Soft condensed matter physics is a broad and rapidly evolving activity at the ESRF. It addresses questions concerning the microstructure, kinetics, dynamics and rheology of complex materials such as polymers, colloidal nanoparticles, macromolecules, often in 3-D or under reduced dimensionality. It involves in situ processing, site-selective chemistry and tailoring of molecular assemblies, structural investigations of thin films and membranes as well as diffraction from fibres, small unit cell systems and biological entities. The techniques used include micro-diffraction, time-resolved small- and wide-angle scattering (SAXS/WAXS), X-ray photon correlation spectroscopy and grazing-incidence techniques. Aided by constant progress at the beamlines and ongoing refinement of the probing techniques, one realises that the borderlines with neighbouring disciplines such as life sciences, surface- and interface physics, chemistry and materials science have become increasingly transparent.

This year, the beamlines have progressed in areas including the development of micron- and submicron sized X-ray beams, coherence-preserving optics and two-dimensional detectors with improved spatial and temporal resolution. Important developments at ID2 were the addition of an image-intensified CCD detector enabling small- and wide-angle scattering at a rate of 10 images per second.

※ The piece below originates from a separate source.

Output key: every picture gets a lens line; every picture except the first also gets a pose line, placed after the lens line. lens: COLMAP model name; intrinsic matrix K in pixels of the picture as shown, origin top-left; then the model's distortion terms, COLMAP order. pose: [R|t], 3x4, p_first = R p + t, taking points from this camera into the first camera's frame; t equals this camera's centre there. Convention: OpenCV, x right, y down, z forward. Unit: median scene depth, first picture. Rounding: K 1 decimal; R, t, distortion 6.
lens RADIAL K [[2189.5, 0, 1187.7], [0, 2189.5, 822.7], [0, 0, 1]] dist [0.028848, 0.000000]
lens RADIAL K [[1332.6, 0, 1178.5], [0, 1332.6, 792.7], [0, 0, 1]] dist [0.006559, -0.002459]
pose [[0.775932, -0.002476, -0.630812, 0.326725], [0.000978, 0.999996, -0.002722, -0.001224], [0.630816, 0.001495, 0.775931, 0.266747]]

This was used to study shear controlled polymer crystallisation and humidity-induced structural transitions in DNA. The permanent installation of the Bonse-Hart ultra-small-angle X-ray scattering (USAXS) camera now allows time-resolved measurements of phase transitions and growth kinetics in colloidal systems and large-scale reorganisation phenomena in polymer networks.

At ID13 a second experimental hutch for scanning microbeam SAXS/WAXS is under commissioning and the microgoniometer is now routinely available for crystallography applications and fibre diffraction. Scanning microbeam diffraction from a single polymer fibre with a 100 nm beam has been demonstrated and combined. SAXS/WAXS experiments have been performed during silk extrusion of < 5 micron fibres. Micro SAXS experiments were carried out on systems such as collagen, chromatin and myelin.

The ID10A beamline continues to operate as a multi-purpose high brilliance beamline exploiting the coherence properties of the beam by combining small-angle X-ray scattering (SAXS) and X-ray photon correlation spectroscopy (XPCS) for the study of slow dynamics in complex systems. Using the continuous filling mode of the machine and fast detectors, correlation times as short as 300 ns were measured recently thus definitively bridging the gap between XPCS and the neutron spin-echo method.

The ID10B beamline now provides grazing-incidence diffraction, reflectivity and grazing-incidence small-angle scattering capability on a single instrument including specific sample environments such as a Langmuir trough for the study of liquid and solid interfaces. An upgrade will allow operation up to 22 keV thus opening the possibility to study buried liquid-liquid and liquid-solid interfaces. Structural studies of liquid and complex (colloid, sol, gel) interfaces including studies of antimicrobial peptides with prokaryotic and eukaryotic cell membranes are in progress.

The selected highlights reflect both the wide variety of subjects and the specific strengths of the individual beamlines. State of the art small-angle X-ray scattering at ID2 is illustrated by a study resolving the structural details of live muscle. Microbeam diffraction at ID13 was used to reveal a lamellar twist in polymer spherulites. Lamellar ordering of mineral particles and the phase behaviour of the lamellar phase under shear were discovered and investigated by SAXS at ID2. A combination of small angle scattering (ID10A) and surface X-ray techniques (ID10B) was used to study layering of colloidal particles in the vicinity of the surface of the suspension. The organisation of phospholipid monolayers on the surfaces of pure water and on a mineral gel was studied by X-ray reflectivity and grazing incidence diffraction at ID10B. Finally, the fluctuations of a freestanding smectic liquid crystal membrane were quantified via X-ray photon correlation spectroscopy at ID10A.